## WHAT YOU ARE ASKED TO DO
The entries are to be repeated exactly, with all pictures omitted.

[Records excerpted from a collection]
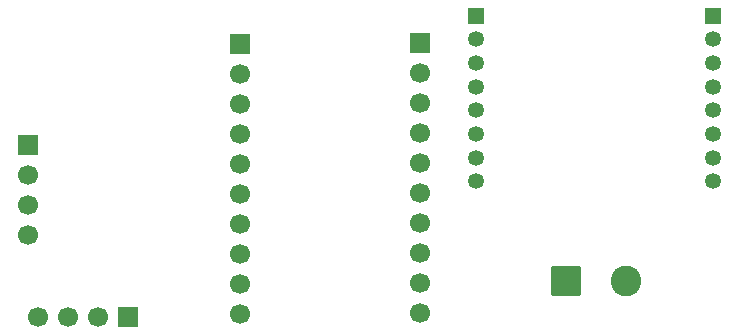
<source format=gbr>
%TF.GenerationSoftware,KiCad,Pcbnew,9.0.6*%
%TF.CreationDate,2025-12-05T15:02:41+01:00*%
%TF.ProjectId,KinderLight,4b696e64-6572-44c6-9967-68742e6b6963,rev?*%
%TF.SameCoordinates,Original*%
%TF.FileFunction,Soldermask,Bot*%
%TF.FilePolarity,Negative*%
%FSLAX46Y46*%
G04 Gerber Fmt 4.6, Leading zero omitted, Abs format (unit mm)*
G04 Created by KiCad (PCBNEW 9.0.6) date 2025-12-05 15:02:41*
%MOMM*%
%LPD*%
G01*
G04 APERTURE LIST*
G04 Aperture macros list*
%AMRoundRect*
0 Rectangle with rounded corners*
0 $1 Rounding radius*
0 $2 $3 $4 $5 $6 $7 $8 $9 X,Y pos of 4 corners*
0 Add a 4 corners polygon primitive as box body*
4,1,4,$2,$3,$4,$5,$6,$7,$8,$9,$2,$3,0*
0 Add four circle primitives for the rounded corners*
1,1,$1+$1,$2,$3*
1,1,$1+$1,$4,$5*
1,1,$1+$1,$6,$7*
1,1,$1+$1,$8,$9*
0 Add four rect primitives between the rounded corners*
20,1,$1+$1,$2,$3,$4,$5,0*
20,1,$1+$1,$4,$5,$6,$7,0*
20,1,$1+$1,$6,$7,$8,$9,0*
20,1,$1+$1,$8,$9,$2,$3,0*%
G04 Aperture macros list end*
%ADD10C,1.700000*%
%ADD11R,1.700000X1.700000*%
%ADD12C,2.600000*%
%ADD13RoundRect,0.250000X-1.050000X-1.050000X1.050000X-1.050000X1.050000X1.050000X-1.050000X1.050000X0*%
%ADD14C,1.350000*%
%ADD15R,1.350000X1.350000*%
G04 APERTURE END LIST*
D10*
%TO.C,J8*%
X78500000Y-89580000D03*
X78500000Y-87040000D03*
X78500000Y-84500000D03*
D11*
X78500000Y-81960000D03*
%TD*%
D12*
%TO.C,J9*%
X129140000Y-93490000D03*
D13*
X124060000Y-93490000D03*
%TD*%
D14*
%TO.C,J2*%
X116500000Y-85000000D03*
X116500000Y-83000000D03*
X116500000Y-81000000D03*
X116500000Y-79000000D03*
X116500000Y-77000000D03*
X116500000Y-75000000D03*
X116500000Y-73000000D03*
D15*
X116500000Y-71000000D03*
%TD*%
D14*
%TO.C,J5*%
X136500000Y-85000000D03*
X136500000Y-83000000D03*
X136500000Y-81000000D03*
X136500000Y-79000000D03*
X136500000Y-77000000D03*
X136500000Y-75000000D03*
X136500000Y-73000000D03*
D15*
X136500000Y-71000000D03*
%TD*%
D11*
%TO.C,J4*%
X111760000Y-73340000D03*
D10*
X111760000Y-75880000D03*
X111760000Y-78420000D03*
X111760000Y-80960000D03*
X111760000Y-83500000D03*
X111760000Y-86040000D03*
X111760000Y-88580000D03*
X111760000Y-91120000D03*
X111760000Y-93660000D03*
X111760000Y-96200000D03*
%TD*%
D11*
%TO.C,J3*%
X96520000Y-73380000D03*
D10*
X96520000Y-75920000D03*
X96520000Y-78460000D03*
X96520000Y-81000000D03*
X96520000Y-83540000D03*
X96520000Y-86080000D03*
X96520000Y-88620000D03*
X96520000Y-91160000D03*
X96520000Y-93700000D03*
X96520000Y-96240000D03*
%TD*%
D11*
%TO.C,J7*%
X87040000Y-96500000D03*
D10*
X84500000Y-96500000D03*
X81960000Y-96500000D03*
X79420000Y-96500000D03*
%TD*%
M02*

</source>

## OUTPUT OF THE EXERCISE
<source format=gbr>
%TF.GenerationSoftware,KiCad,Pcbnew,9.0.6*%
%TF.CreationDate,2025-12-05T15:02:41+01:00*%
%TF.ProjectId,KinderLight,4b696e64-6572-44c6-9967-68742e6b6963,rev?*%
%TF.SameCoordinates,Original*%
%TF.FileFunction,Soldermask,Bot*%
%TF.FilePolarity,Negative*%
%FSLAX46Y46*%
G04 Gerber Fmt 4.6, Leading zero omitted, Abs format (unit mm)*
G04 Created by KiCad (PCBNEW 9.0.6) date 2025-12-05 15:02:41*
%MOMM*%
%LPD*%
G01*
G04 APERTURE LIST*
G04 Aperture macros list*
%AMRoundRect*
0 Rectangle with rounded corners*
0 $1 Rounding radius*
0 $2 $3 $4 $5 $6 $7 $8 $9 X,Y pos of 4 corners*
0 Add a 4 corners polygon primitive as box body*
4,1,4,$2,$3,$4,$5,$6,$7,$8,$9,$2,$3,0*
0 Add four circle primitives for the rounded corners*
1,1,$1+$1,$2,$3*
1,1,$1+$1,$4,$5*
1,1,$1+$1,$6,$7*
1,1,$1+$1,$8,$9*
0 Add four rect primitives between the rounded corners*
20,1,$1+$1,$2,$3,$4,$5,0*
20,1,$1+$1,$4,$5,$6,$7,0*
20,1,$1+$1,$6,$7,$8,$9,0*
20,1,$1+$1,$8,$9,$2,$3,0*%
G04 Aperture macros list end*
%ADD10C,1.700000*%
%ADD11R,1.700000X1.700000*%
%ADD12C,2.600000*%
%ADD13RoundRect,0.250000X-1.050000X-1.050000X1.050000X-1.050000X1.050000X1.050000X-1.050000X1.050000X0*%
%ADD14C,1.350000*%
%ADD15R,1.350000X1.350000*%
G04 APERTURE END LIST*
D10*
%TO.C,J8*%
X78500000Y-89580000D03*
X78500000Y-87040000D03*
X78500000Y-84500000D03*
D11*
X78500000Y-81960000D03*
%TD*%
D12*
%TO.C,J9*%
X129140000Y-93490000D03*
D13*
X124060000Y-93490000D03*
%TD*%
D14*
%TO.C,J2*%
X116500000Y-85000000D03*
X116500000Y-83000000D03*
X116500000Y-81000000D03*
X116500000Y-79000000D03*
X116500000Y-77000000D03*
X116500000Y-75000000D03*
X116500000Y-73000000D03*
D15*
X116500000Y-71000000D03*
%TD*%
D14*
%TO.C,J5*%
X136500000Y-85000000D03*
X136500000Y-83000000D03*
X136500000Y-81000000D03*
X136500000Y-79000000D03*
X136500000Y-77000000D03*
X136500000Y-75000000D03*
X136500000Y-73000000D03*
D15*
X136500000Y-71000000D03*
%TD*%
D11*
%TO.C,J4*%
X111760000Y-73340000D03*
D10*
X111760000Y-75880000D03*
X111760000Y-78420000D03*
X111760000Y-80960000D03*
X111760000Y-83500000D03*
X111760000Y-86040000D03*
X111760000Y-88580000D03*
X111760000Y-91120000D03*
X111760000Y-93660000D03*
X111760000Y-96200000D03*
%TD*%
D11*
%TO.C,J3*%
X96520000Y-73380000D03*
D10*
X96520000Y-75920000D03*
X96520000Y-78460000D03*
X96520000Y-81000000D03*
X96520000Y-83540000D03*
X96520000Y-86080000D03*
X96520000Y-88620000D03*
X96520000Y-91160000D03*
X96520000Y-93700000D03*
X96520000Y-96240000D03*
%TD*%
D11*
%TO.C,J7*%
X87040000Y-96500000D03*
D10*
X84500000Y-96500000D03*
X81960000Y-96500000D03*
X79420000Y-96500000D03*
%TD*%
M02*

</source>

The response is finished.